APPLY WHAT YOU READ:
1 > Reproduce the passage on Rajasthan's election regions word for word, from "Of the 11 elections" down to "The Hindu reported.".
2 > According to the passage on Rajasthan's election regions, how many of the 21 Shekhawati seats did the Congress win in 2013?
3 > Extend the passage on Rajasthan's election regions, beginning after its final sentence.

STUDY TEXT:
....................

According to reports, Khatesar wanted to contest this time from the Osian seat where he came second in the 2008 polls while contesting as an Independent. Osian is 70 kilometres away from Sardarpura.

Of the 11 elections held in Sardarpura formed in 1967, the Congress has won seven times. In the 1998 elections, the Congress got a majority and formed the government.


Northern Rajasthan’s semi-arid Shekhawati region, dominated by the Jat community, comprises Sikar, Jhunjhunu and Churu districts. The Congress party, which won only five of the 21 seats in 2013 after bagging 13 in 2008, is relying on Jat politics in the State as it banks on anti-incumbency against the ruling BJP, The Hindu reported. 

According to reports, 48 percent of the region wants the government to change, whereas 41 percent support the ruling BJP.

Farmers issues are most prominent in the region, including loan waivers, crop prices, and cow vigilantism. “Farmers from Shekhawati played key roles in peasant agitations against the British,” Amra Ram, Rajasthan CPM secretary and leader of All India Kisan Sabha, who led a farmers’ agitation in Sikar in September 2017, told The Times of India.

“Whenever farmers protested, they have forced governments to reverse decisions. Recently we protested for loan waiver and the government agreed to meet our demands. In 2016, the government increased electricity rates, but backtracked following our protests,” said Ram.

Anti-incumbency is also on the rise in the region, which has reflected in opinion polls. Many have suggested a loss for the ruling BJP, citing failure to address the farmers’ grievances and unemployment.


Pali, which lies in southwestern Rajasthan, is the state’s largest district, and accounts for 43 Assembly seats and is crucial in the upcoming polls. Other districts in the state include Jodhpur, Jaisalmer, Barmer, Nagaur, Sirohi, and Jalore. Pali comprises Marwar Junction, Bali, Pali, Sojat, Jaitaran and Samerpur constituencies.

....................

COLLECTED MATERIAL:
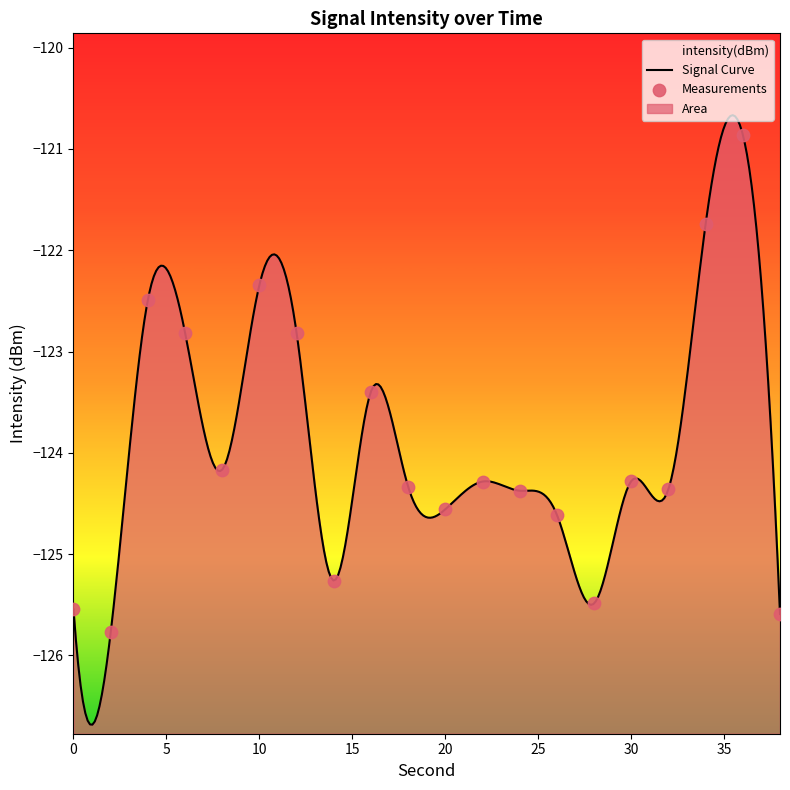

Between 18 and 26, which is larger?

18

....................

RESULTS IN ORDER:
1 >
Of the 11 elections held in Sardarpura formed in 1967, the Congress has won seven times. In the 1998 elections, the Congress got a majority and formed the government.


Northern Rajasthan’s semi-arid Shekhawati region, dominated by the Jat community, comprises Sikar, Jhunjhunu and Churu districts. The Congress party, which won only five of the 21 seats in 2013 after bagging 13 in 2008, is relying on Jat politics in the State as it banks on anti-incumbency against the ruling BJP, The Hindu reported.

2 > Five.

3 >
The BJP won the Pali seat in the last two Vidhan Sabha elections. The party’s Kesa Ram Choudhary defeated Congress’ Khushveer Singh in Marwar 2013 by a margin of 13,000 votes.

However, according to a Hindustan Times report, political commentators do not see the BJP having the same luck in the 7 December elections.

“There is anti-incumbency against the Vasundhara Raje government. All sections of the society, including farmers, youngsters, Brahmins, Rajputs, SCs, and Muslims are unhappy with the government for not delivering on promises,” Congress leader Rajendra Chaudhary told the newspaper.

Independent MLA Hanuman Beniwal, who is trying to forge a Third Front in Rajasthan's Khinvsar, said it will emerge victorious this time as people are fed up with the Congress and the BJP. “Youth, farmers, traders and all sections want a change. They are tired of the deception by the Congress and the BJP. Both are corrupt and have failed to provide development,” says Beniwal.

Apart from the aforementioned regions, Udaipur and Nathdwara constituencies are also witnessing high-profile contests. In Udaipur, Congress has fielded former MLA Girija Vyas against state home minister Gulab Chand Katariya. In Nathdwara, former Rajasthan Congress chief CP Joshi is contesting against Mahesh Pratap Singh.